A tendência da instalação de cadeias produtivas verticalizadas, próximo a locais onde se tenha geração sustentável de energia e de insumos, é uma nova oportunidade, e a sua criação está contemplada no texto da Reforma Tributária
A tendência mundial, empurrada pela ampliação de índices de sustentabilidade na cadeia produtiva de produtos e serviços, vai ganhar na Reforma Tributária Brasileira um aliado. Essa necessidade das indústrias desenvolverem cadeias de abastecimento mais sustentáveis, deve alterar a geografia econômica de muitas cadeias produtivas, obrigando essas empresas a se instalarem em locais que permitam isso, e essa condição recebe o nome de “greenshoring”, o que só coloca luz aos dispositivos da Reforma Tributária que alteram o texto constitucional, e que devem criar uma política nacional de tributos, voltada para integração de cadeias produtivas, verticalmente ligadas e ambientalmente sustentáveis.
O Brasil vai lentamente se beneficiando dessa tendência, e tem na produção em grande escala de energia sustentável, e principalmente em dispor de uma grande oferta de energia solar, eólica e hídrica, e ainda de hidrogênio verde, que no momento engatinha mais que já ganham gigantescos investimentos.
Afinal, entre os muitos avanços que a Reforma Tributária aprovada na Câmara e em trâmite no Senado, deve propiciar é a mais do que necessária primazia dos conceitos de sustentabilidade no Sistema Tributário Nacional.
O evidente impacto humano e seus modos e modelos de consumo, tem transformado a Terra com tanta intensidade que os cientistas argumentam que entramos em nova era geológica, o Antropoceno, o que um recente artigo do Financial Times reforça.

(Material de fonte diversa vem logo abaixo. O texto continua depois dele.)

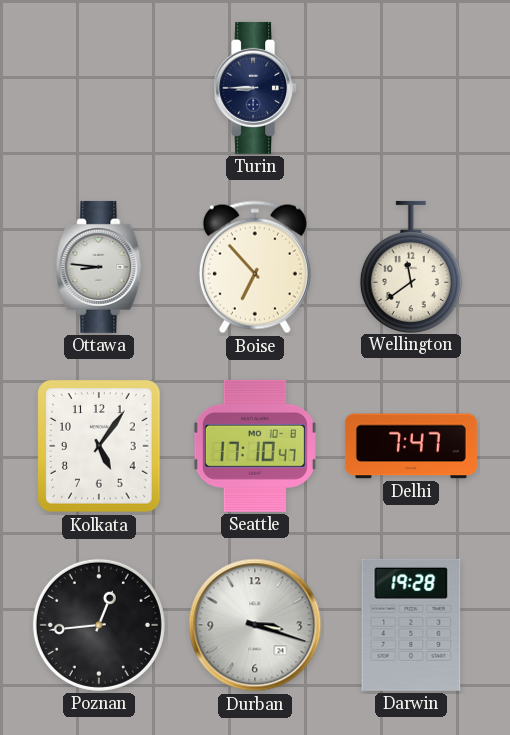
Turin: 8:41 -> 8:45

Muitas das alterações do Texto da Magna Carta, acompanham a lógica de que só existe desenvolvimento se ele for sustentável, e o papel do Estado definidor de políticas pública e de estimulador da iniciativa privada, é celebrar dentro da Magna Carta um Pacto Social pelo desenvolvimento sustentável, refletido também no Sistema Tributário Nacional, a partir da Reforma Tributária, de forma ainda mais explícita.
Mais recentemente, dentro do conceito de economia circular, as empresas reconsiderarão como desenham laptops, móveis, tênis, telefones móveis, produtos de limpeza e até jeans. Em vez de vender e esquecer os produtos, as empresas usarão os produtos como oportunidades para a contínua criação de valor e para relacionamentos duradouros e contínuos com os clientes, e claro estarão dentro dessa cadeia, alimentadas por energia renovável.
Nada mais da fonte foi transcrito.